As casting improved and cylinder blocks became a monobloc, it also became possible to cast both cylinders and crankcase as one unit. The main reason for this was to improve stiffness of the engine construction, reducing vibration and permitting higher speeds.

Most engines, except some V engines, are now a monobloc of crankcase and cylinder block.

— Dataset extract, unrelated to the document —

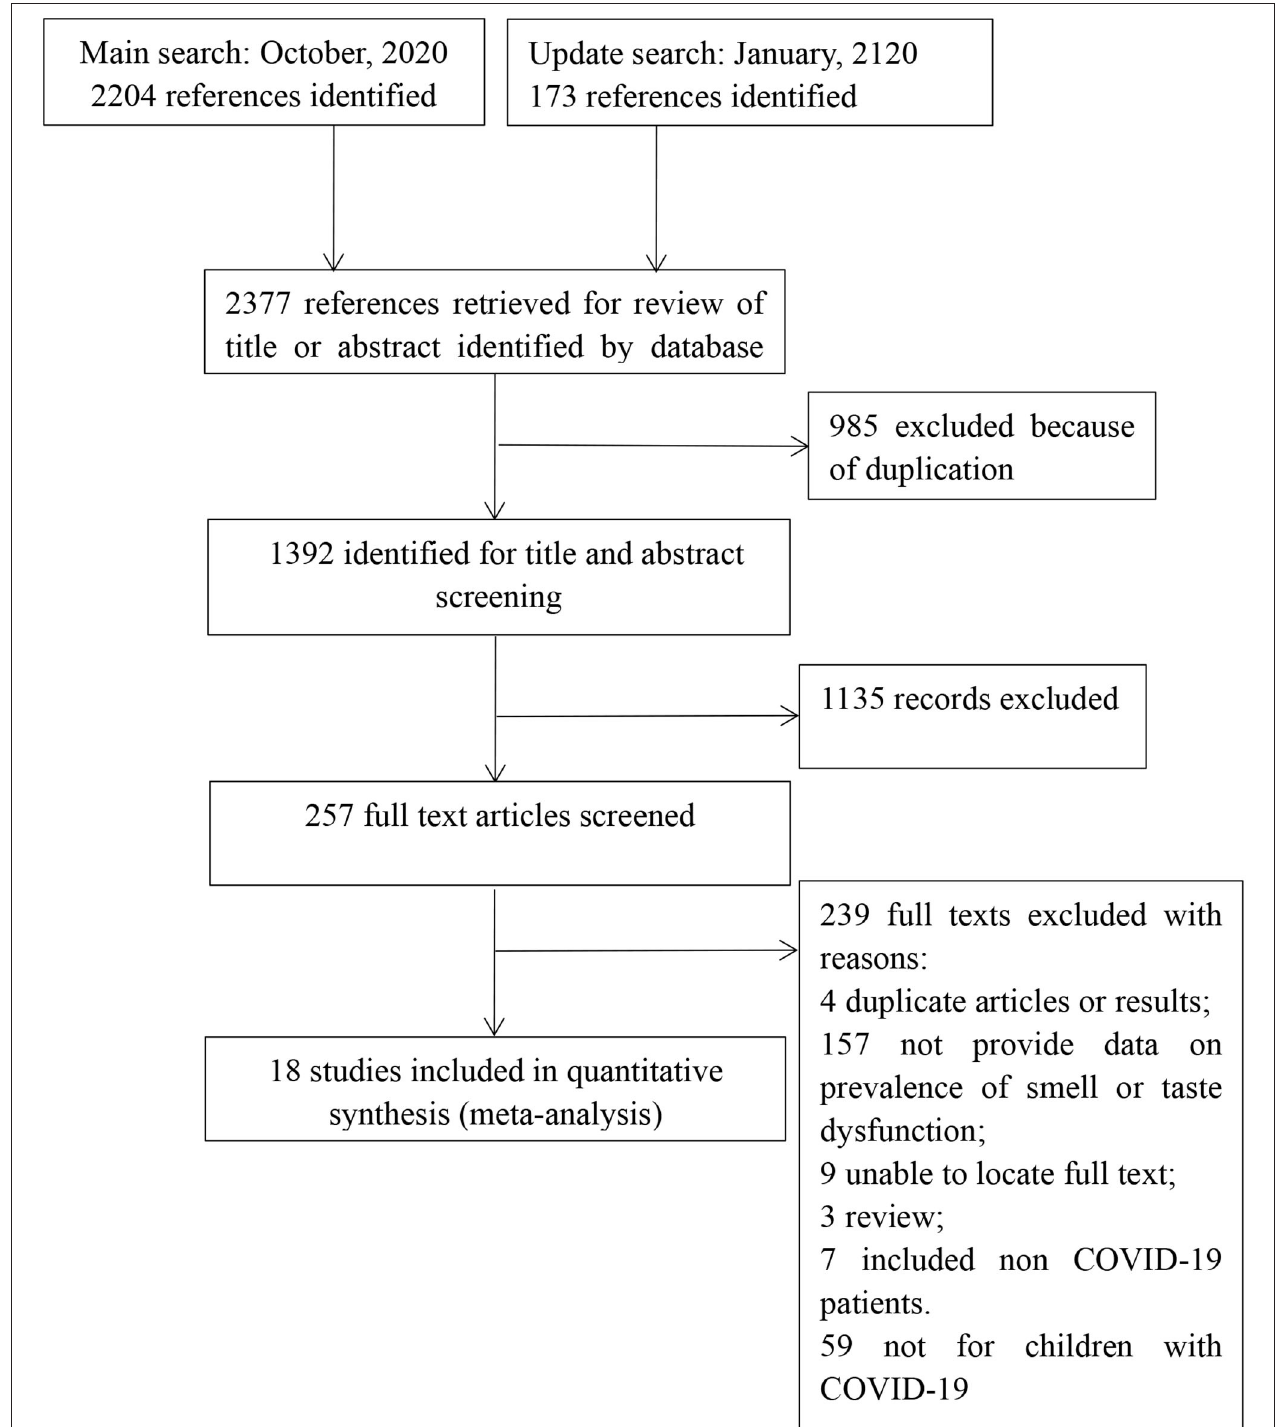
FIGURE 1 | Flow of studies through review.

== Combined block, head and crankcase ==

Light-duty consumer-grade Honda GC-family small engines use a headless monobloc design where the cylinder head, block, and half the crankcase share the same casting, termed 'uniblock' by Honda. One reason for this, apart from cost, is to produce an overall lower engine height. Being an air-cooled OHC design, this is possible thanks to current aluminum casting techniques and lack of complex hollow spaces for liquid cooling. The valves are vertical, so as to permit assembly in this confined space. On the other hand, performing basic repairs becomes so time-consuming that the engine can be considered disposable. Commercial-duty Honda GX-family engines (and their many popular knock-offs) have a more conventional design of a single crankcase and cylinder casting, with a separate cylinder head.

Honda produces many other head-block-crankcase monoblocs under a variety of different names, such as the GXV-series. They may all be externally identified by a gasket which bisects the crankcase on an approximately 45° angle.